USBMon
App with endpoint security extension to monitor USB storage devices. Events can be shipped directly to Splunk, using the Splunk HTTP Event Collector (HEC).
Configuration
Endpoint security extension
In order to be able to install the endpoint security extension without prompting the user, two configurations need to be distributed and installed.
- TCC for full-disk-access
See com.apple.TCC.configuration-profile-policy payload in configuration profile example.
- System extension policy
See com.apple.system-extension-policy payload in configuration profile example.
USBMon
USBMon must be configured using a com.apple.ManagedClient.preferences payload (See configuration profile or JAMF custom plist examples)
| Key | Type | Value |
|---|---|---|
AppText |
String | The text to display in the system extension host app. |
MuteFseventsdEvents |
Boolean | If events generated by the file system events API (fseventsd) should be muted or not. Not muted by default. |
MuteSpotlightEvents |
Boolean | If events generated by the metadata server (for Spotlight) should be muted or not. Not muted by default. |
Shipper |
String | The name of the module to use to ship the events. ATM, only the Splunk module is available. |
ShipperConfiguration |
Dict | The configuration of the shipper module. Each shipper module has a different set of configuration keys, described below. |
Splunk shipper
The configuration keys specific to the Splunk shipper:
| Key | Type | Value |
|---|---|---|
HECURL |
String | The base URL (with port, without path) of the Splunk HEC endpoint. |
HECToken |
String | NOT RECOMMENDED the HEC token. See HECTokenKeychainAccount for a recommended way of distributing the HEC token. |
HECTokenKeychainAccount |
String | The name of the system keychain generic password account containing the HEC token. This is the recommended way to distribute the HEC token. |
Index |
String | The name of the Splunk index. |
Source |
String | The name of the Splunk source. |
ExtraHeaders |
Dict | OPTIONAL A String/String dictionary of extra headers that will be added to each Splunk request. |
The HEC token, necessary to authenticate with the Splunk HEC, can be configured using 2 different methods:
- set the
HECTokenkey in the configuration. This is NOT RECOMMENDED, since all the secrets needed to ship events to splunk would be in the configuration profile, and thus, probably readable by all principals on the machine. - add the HEC token as a generic password system Keychain item, and reference this item in the configuration. The
HECTokenKeychainAccountmust match the name of the System Keychain Item, so that USBMon can retrieve the HEC token (i.e. the Keychain item password).

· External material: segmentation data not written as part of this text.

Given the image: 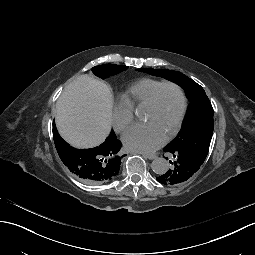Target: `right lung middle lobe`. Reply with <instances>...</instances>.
<instances>
[{
    "label": "right lung middle lobe",
    "instance_id": "obj_1",
    "mask_svg": "<svg viewBox=\"0 0 255 255\" xmlns=\"http://www.w3.org/2000/svg\"><path fill=\"white\" fill-rule=\"evenodd\" d=\"M128 67L124 65H115V64H104L95 66L92 68V72L102 78L105 79L109 76L116 75L124 70H126Z\"/></svg>",
    "mask_w": 255,
    "mask_h": 255
}]
</instances>
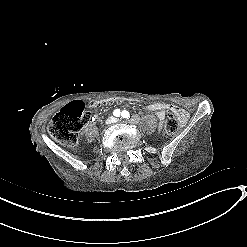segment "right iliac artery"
<instances>
[{
	"mask_svg": "<svg viewBox=\"0 0 247 247\" xmlns=\"http://www.w3.org/2000/svg\"><path fill=\"white\" fill-rule=\"evenodd\" d=\"M113 115L116 116V117H119L120 110L119 109L114 110Z\"/></svg>",
	"mask_w": 247,
	"mask_h": 247,
	"instance_id": "right-iliac-artery-1",
	"label": "right iliac artery"
}]
</instances>
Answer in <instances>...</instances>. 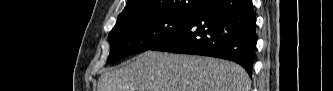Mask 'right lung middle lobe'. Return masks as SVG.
<instances>
[{
    "label": "right lung middle lobe",
    "instance_id": "obj_1",
    "mask_svg": "<svg viewBox=\"0 0 333 91\" xmlns=\"http://www.w3.org/2000/svg\"><path fill=\"white\" fill-rule=\"evenodd\" d=\"M213 0H204L206 7ZM196 14H156L144 16L115 25L109 33V62H115L130 54L150 50L183 28Z\"/></svg>",
    "mask_w": 333,
    "mask_h": 91
}]
</instances>
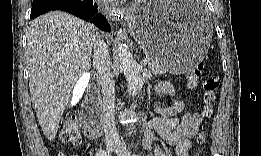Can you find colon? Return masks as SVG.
I'll list each match as a JSON object with an SVG mask.
<instances>
[{
  "label": "colon",
  "instance_id": "colon-1",
  "mask_svg": "<svg viewBox=\"0 0 261 156\" xmlns=\"http://www.w3.org/2000/svg\"><path fill=\"white\" fill-rule=\"evenodd\" d=\"M203 69V64L198 63L192 69L189 70L187 74L188 84L190 88H195L200 80L201 72ZM220 86V78L218 76H208L202 82L203 88V107L202 115L208 119L212 116L214 111V104L216 100V95L218 88ZM84 123V122H83ZM84 131L90 137H97L100 135V128L95 124H85ZM61 140L65 143H70L77 145L80 143V124L75 119V117L70 118L62 128ZM206 141V131L202 127L196 136V143L198 145H203Z\"/></svg>",
  "mask_w": 261,
  "mask_h": 156
}]
</instances>
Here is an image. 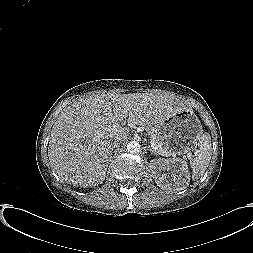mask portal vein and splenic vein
I'll list each match as a JSON object with an SVG mask.
<instances>
[{"label": "portal vein and splenic vein", "mask_w": 253, "mask_h": 253, "mask_svg": "<svg viewBox=\"0 0 253 253\" xmlns=\"http://www.w3.org/2000/svg\"><path fill=\"white\" fill-rule=\"evenodd\" d=\"M151 147L155 150L158 151L161 149V145L157 144L156 142H154L153 140L150 141ZM165 156H170L171 154H169L168 152H164ZM192 155L188 154L187 157L190 158Z\"/></svg>", "instance_id": "obj_1"}]
</instances>
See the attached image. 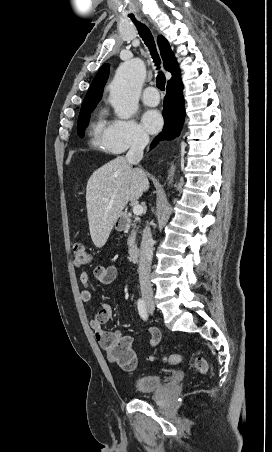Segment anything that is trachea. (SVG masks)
<instances>
[{
    "instance_id": "trachea-1",
    "label": "trachea",
    "mask_w": 272,
    "mask_h": 452,
    "mask_svg": "<svg viewBox=\"0 0 272 452\" xmlns=\"http://www.w3.org/2000/svg\"><path fill=\"white\" fill-rule=\"evenodd\" d=\"M130 18L136 25L141 38L143 39L145 44L148 46V48L151 52L153 61L155 62L157 69H159L160 68L159 67L160 58H159V55L157 54L155 42H154V39H153V36H152L150 30L145 25H143L142 23L137 21L134 18V16H130ZM165 82H166L165 75L162 72H159L157 75L156 85L161 91L165 90Z\"/></svg>"
}]
</instances>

To create a system keychain generic password item for the HEC token, the following command can be used. For example, if HECTokenKeychainAccount in the USBMon configuration is set to USBMon HEC token, and the HEC token is d57c75da-05ce-4896-b2b6-d75b421795c7:
sudo security add-generic-password \
-a "USBMon HEC token" \
-w "d57c75da-05ce-4896-b2b6-d75b421795c7" \
-s USBMon \
-T /Applications/USBMon.app/Contents/Library/SystemExtensions/pro.zentral.USBMon.Extension.systemextension/Contents/MacOS/pro.zentral.USBMon.Extension \
/Library/Keychains/System.keychain
IMPORTANT with the -T option, we add the currently installed version of USBMon to the Keychain item ACLs, to allow USBMon to read the password. USBMon must be installed before this command is used. This command can be used in the postinstall script of the package for example.
Activation
The containing app is USBMon.app (Bundle ID: pro.zentral.USBMon), and must be installed in the /Applications folder. The extension (Bundle ID: pro.zentral.USBMon.Extension) is embedded in the containing application bundle, and can be activated (installed, replaced) using the containing app:
/Applications/USBMon.app/Contents/MacOS/USBMon --activate-system-extension
Debugging
Logs
To stream the logs generated by USBMon, the following command can be used:
log stream --debug --info \
--predicate 'subsystem BEGINSWITH "pro.zentral.USBMon"'
The log show command can be used to search for past log entries.
Force restart
To force the extension to restart, the following command can be used:
sudo launchctl stop WQ28ZDJ49Y.pro.zentral.USBMon.Extension
This, in combination with the log stream command, can help if they are some errors in the configuration that need to be fixed.